There is much, much more I could have said in the pages of this chapter regarding various technologies that impact the practice of crisis communications, and therefore the work of the Chief Crisis Officer. I apologize if I’ve given any particular technology or service short shrift. As with all of the material in this book, I want you to use the descriptions, stories, and arguments contained herein not as a particular prescription or set of instructions, but rather as a conceptual framework for ways of thinking during a crisis, to allow you to make the right choices about an action plan moving forward.

Whatever technologies you choose for crisis communications monitoring, collaboration, materials creation, and dissemination of your crisis response messages, the key point is to make sure your technology is shaped and attuned to the task at hand, rather than trying to shoehorn your crisis communication needs into software and other technological solutions better suited for product marketing, brand management, and proactive publicity.

As for the future, the Chief Crisis Officer should continue to watch for technologies that could radically change his or her ability to create and execute the crisis plan, bring the crisis communications team together more effectively, and systematize collaboration on messages and protocols for response.
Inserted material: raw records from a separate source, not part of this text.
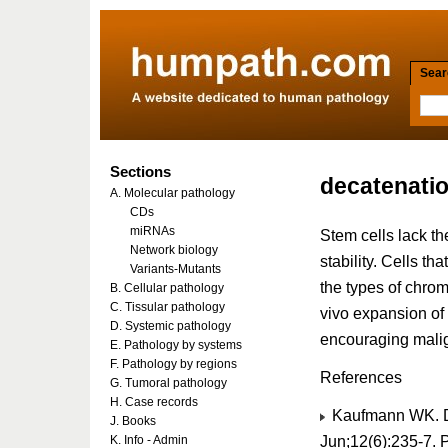
Searc
Sections
decatenati
A. Molecular pathology
CDs
miRNAs
Stem cells lack t
Network biology
stability. Cells th
Variants-Mutants
the types of chrom
B. Cellular pathology
C. Tissular pathology
vivo expansion of
D. Systemic pathology
encouraging malig
E. Pathology by systems
F. Pathology by regions
References
G. Tumoral pathology
H. Case records
Kaufmann WK. D
J. Books
Jun;12(6):235-7.
K. Info - Admin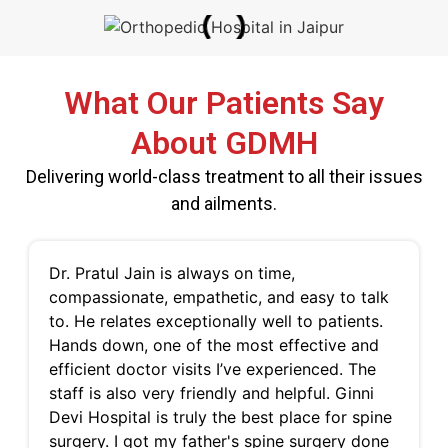
What Our Patients Say
About GDMH
Delivering world-class treatment to all their issues
and ailments.
Dr. Pratul Jain is always on time,
compassionate, empathetic, and easy to talk
to. He relates exceptionally well to patients.
Hands down, one of the most effective and
efficient doctor visits I’ve experienced. The
staff is also very friendly and helpful. Ginni
Devi Hospital is truly the best place for spine
surgery. I got my father's spine surgery done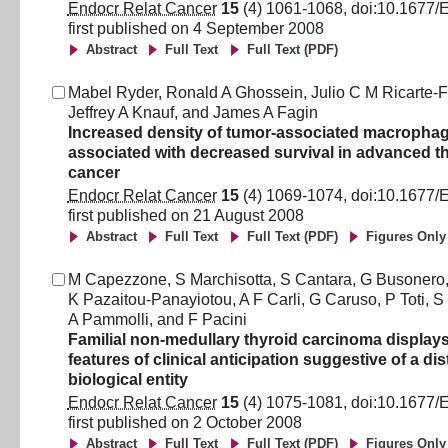
Endocr Relat Cancer
15
(
4
)
1061
-
1068
, doi:
10.1677/
first published on
4 September 2008
Abstract
Full Text
Full Text (PDF)
Mabel Ryder
,
Ronald A Ghossein
,
Julio C M Ricarte-F
Jeffrey A Knauf
,
and
James A Fagin
Increased density of tumor-associated macrophag
associated with decreased survival in advanced t
cancer
Endocr Relat Cancer
15
(
4
)
1069
-
1074
, doi:
10.1677/
first published on
21 August 2008
Abstract
Full Text
Full Text (PDF)
Figures Only
M Capezzone
,
S Marchisotta
,
S Cantara
,
G Busonero
K Pazaitou-Panayiotou
,
A F Carli
,
G Caruso
,
P Toti
,
S 
A Pammolli
,
and
F Pacini
Familial non-medullary thyroid carcinoma displays
features of clinical anticipation suggestive of a dis
biological entity
Endocr Relat Cancer
15
(
4
)
1075
-
1081
, doi:
10.1677/
first published on
2 October 2008
Abstract
Full Text
Full Text (PDF)
Figures Only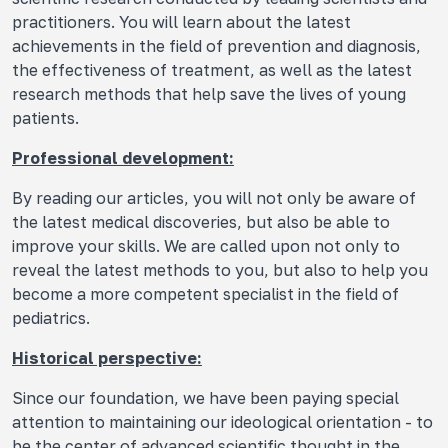
practitioners. You will learn about the latest
achievements in the field of prevention and diagnosis,
the effectiveness of treatment, as well as the latest
research methods that help save the lives of young
patients.
Professional development:
By reading our articles, you will not only be aware of
the latest medical discoveries, but also be able to
improve your skills. We are called upon not only to
reveal the latest methods to you, but also to help you
become a more competent specialist in the field of
pediatrics.
Historical perspective:
Since our foundation, we have been paying special
attention to maintaining our ideological orientation - to
be the center of advanced scientific thought in the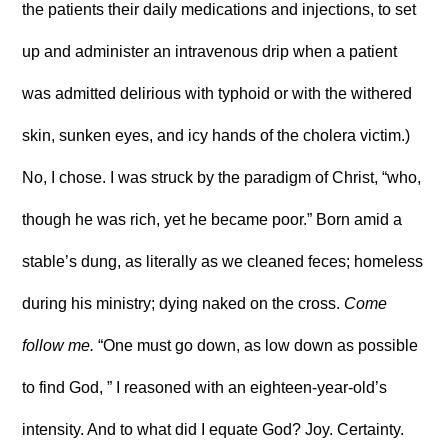
the patients their daily medications and injections, to set
up and administer an intravenous drip when a patient
was admitted delirious with typhoid or with the withered
skin, sunken eyes, and icy hands of the cholera victim.)
No, I chose. I was struck by the paradigm of Christ, “who,
though he was rich, yet he became poor.” Born amid a
stable’s dung, as literally as we cleaned feces; homeless
during his ministry; dying naked on the cross.
Come
follow me.
“One must go down, as low down as possible
to find God, ” I reasoned with an eighteen-year-old’s
intensity. And to what did I equate God? Joy. Certainty.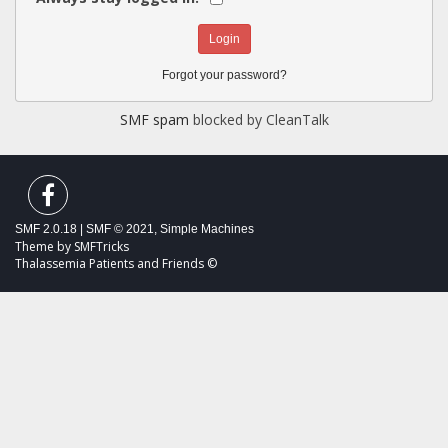
Forgot your password?
SMF spam
blocked by CleanTalk
SMF 2.0.18
|
SMF © 2021
,
Simple Machines
Theme by
SMFTricks
Thalassemia Patients and Friends ©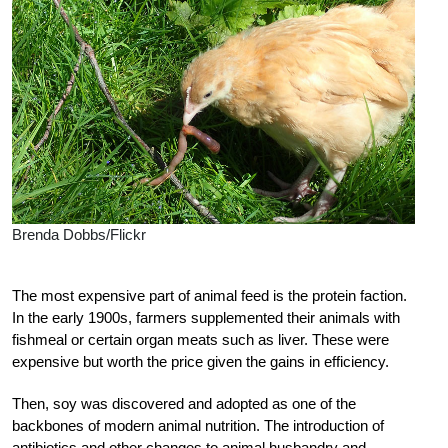
Brenda Dobbs/Flickr
T
he most expensive part of animal feed is the protein faction.
In the early 1900s, farmers supplemented their animals with
fishmeal or certain organ meats such as liver. These were
expensive but worth the price given the gains in efficiency.
Then, soy was discovered and adopted as one of the
backbones of modern animal nutrition. The
introduction of
antibiotics and other chang
es to animal husbandry and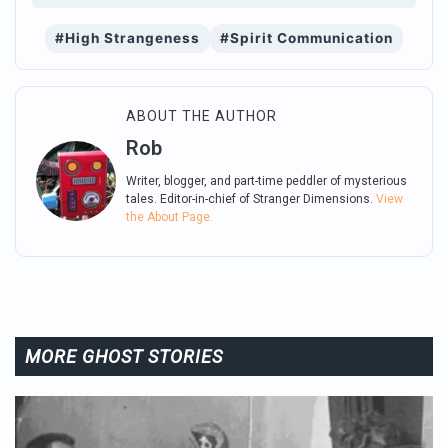
#High Strangeness
#Spirit Communication
ABOUT THE AUTHOR
Rob
Writer, blogger, and part-time peddler of mysterious
tales. Editor-in-chief of Stranger Dimensions.
View
the About Page.
MORE GHOST STORIES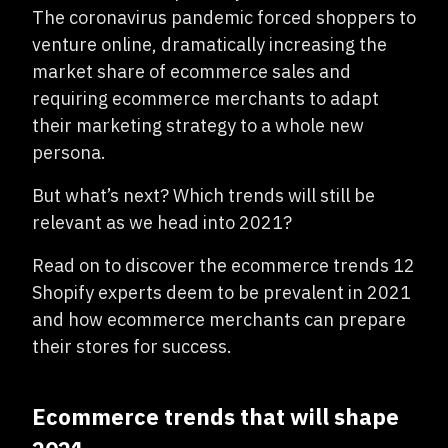
The coronavirus pandemic forced shoppers to
venture online, dramatically increasing the
market share of ecommerce sales and
requiring ecommerce merchants to adapt
their marketing strategy to a whole new
persona.
But what’s next? Which trends will still be
relevant as we head into 2021?
Read on to discover the ecommerce trends 12
Shopify experts deem to be prevalent in 2021
and how ecommerce merchants can prepare
their stores for success.
Ecommerce trends that will shape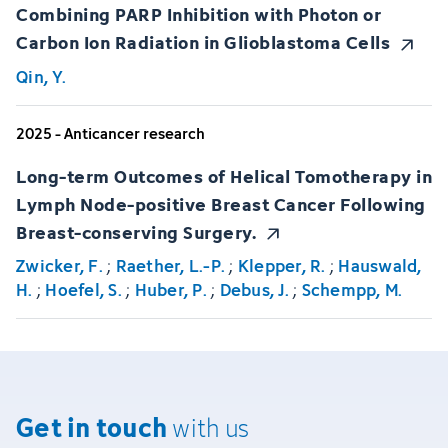
Combining PARP Inhibition with Photon or
Carbon Ion Radiation in Glioblastoma Cells
Qin, Y.
2025 - Anticancer research
Long-term Outcomes of Helical Tomotherapy in
Lymph Node-positive Breast Cancer Following
Breast-conserving Surgery.
Zwicker, F.
;
Raether, L.-P.
;
Klepper, R.
;
Hauswald,
H.
;
Hoefel, S.
;
Huber, P.
;
Debus, J.
;
Schempp, M.
Get in touch
with us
And as with most innovation, technology moves slowly at first, then takes off with the speed of one of Postmaster Summerfield’s letters rocketing toward the Australian coast. The incremental technologies described in this chapter will one day lead to an environment where the more structural and logistical elements at the heart of the crisis communications managements techniques are facilitated by a thinking, learning, and collaborative new technology designed to specifically serve the crisis communications team.

Action Points

* We haven’t even addressed the type of crisis that knocks out your corporate servers in the first place—such as a natural disaster or other physical event. You don’t want to be sitting around waiting for you organization’s redundancy plan to kick in before your crisis communications plan does. You customers, shareholders, employees, and other important stakeholders won’t wait for that. All of this argues for a solution that is not internal, but rather is housed outside of an organization’s corporate computers.